## Available records:
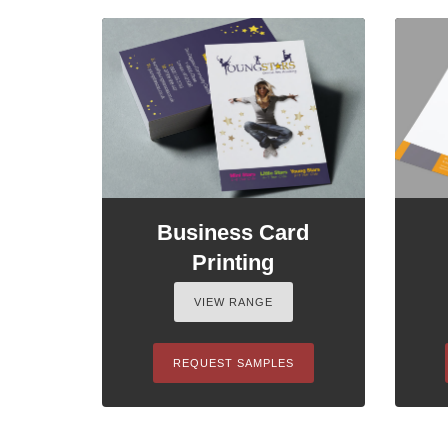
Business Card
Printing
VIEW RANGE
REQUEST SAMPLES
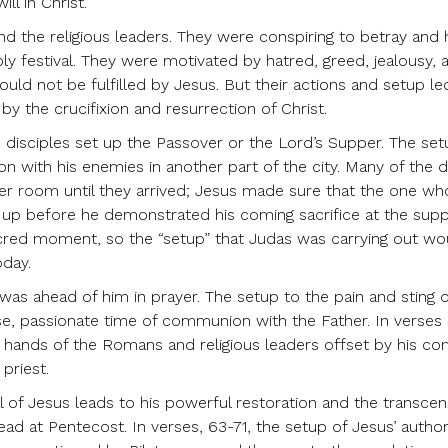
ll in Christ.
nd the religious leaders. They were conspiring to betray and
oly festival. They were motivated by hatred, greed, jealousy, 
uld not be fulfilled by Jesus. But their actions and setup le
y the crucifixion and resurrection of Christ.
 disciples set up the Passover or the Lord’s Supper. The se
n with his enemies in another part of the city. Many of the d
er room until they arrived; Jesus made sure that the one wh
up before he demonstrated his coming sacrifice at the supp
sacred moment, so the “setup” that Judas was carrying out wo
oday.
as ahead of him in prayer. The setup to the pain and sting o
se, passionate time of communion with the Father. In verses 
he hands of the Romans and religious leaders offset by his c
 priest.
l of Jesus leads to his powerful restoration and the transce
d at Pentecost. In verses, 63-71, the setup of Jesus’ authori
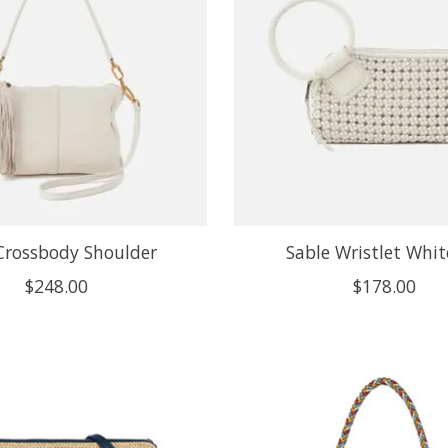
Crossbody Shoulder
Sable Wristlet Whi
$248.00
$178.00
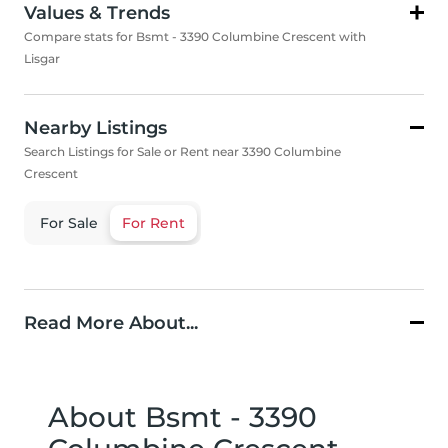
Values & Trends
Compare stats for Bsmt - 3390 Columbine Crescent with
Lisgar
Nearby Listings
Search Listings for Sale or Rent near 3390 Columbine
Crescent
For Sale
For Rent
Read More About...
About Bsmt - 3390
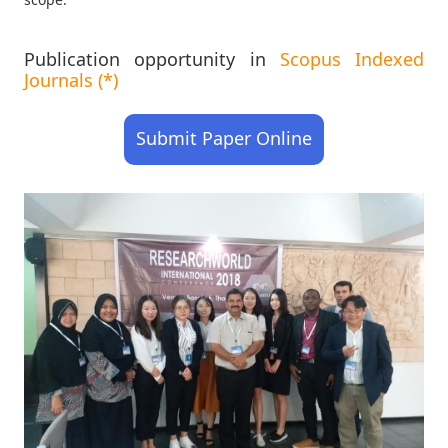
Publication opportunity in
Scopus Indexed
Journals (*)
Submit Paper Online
==
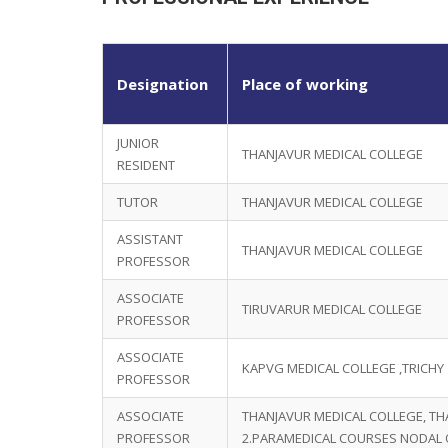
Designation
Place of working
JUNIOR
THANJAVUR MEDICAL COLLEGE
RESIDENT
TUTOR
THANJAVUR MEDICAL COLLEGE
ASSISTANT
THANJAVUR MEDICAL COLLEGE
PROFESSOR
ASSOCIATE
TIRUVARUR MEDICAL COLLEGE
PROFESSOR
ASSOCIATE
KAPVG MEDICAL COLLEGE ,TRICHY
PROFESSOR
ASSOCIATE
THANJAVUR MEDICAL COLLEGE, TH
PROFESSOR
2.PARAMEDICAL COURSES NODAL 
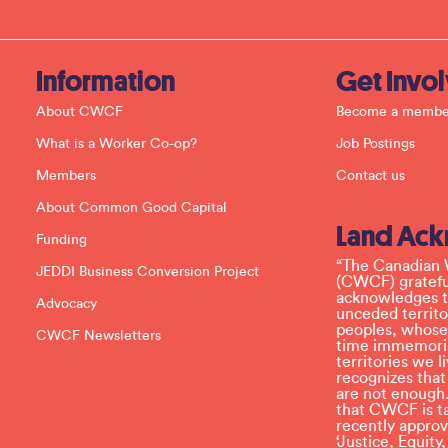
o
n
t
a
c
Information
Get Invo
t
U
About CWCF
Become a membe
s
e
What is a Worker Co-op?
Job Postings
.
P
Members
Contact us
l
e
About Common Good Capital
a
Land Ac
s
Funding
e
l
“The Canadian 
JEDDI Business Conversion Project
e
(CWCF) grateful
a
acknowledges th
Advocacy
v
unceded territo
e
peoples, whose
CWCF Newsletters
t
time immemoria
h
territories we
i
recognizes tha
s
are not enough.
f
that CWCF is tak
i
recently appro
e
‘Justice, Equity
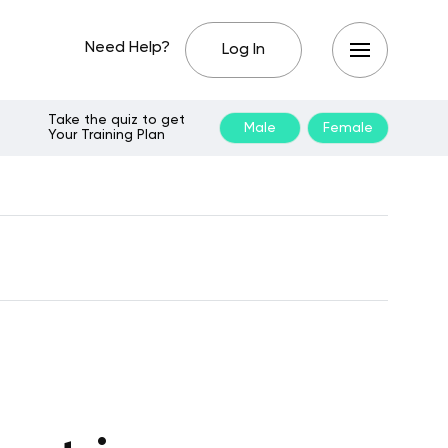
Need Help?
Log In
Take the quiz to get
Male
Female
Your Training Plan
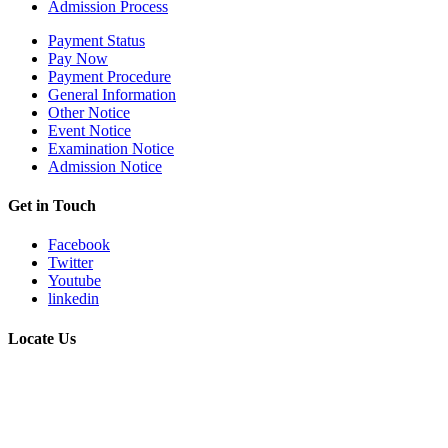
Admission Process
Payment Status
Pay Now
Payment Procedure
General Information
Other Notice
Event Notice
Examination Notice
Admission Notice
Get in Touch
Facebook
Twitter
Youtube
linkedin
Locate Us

## Action item:
Determine how many lines of the data include the word "setup". Reply with the count and no other text.

## Response box:
4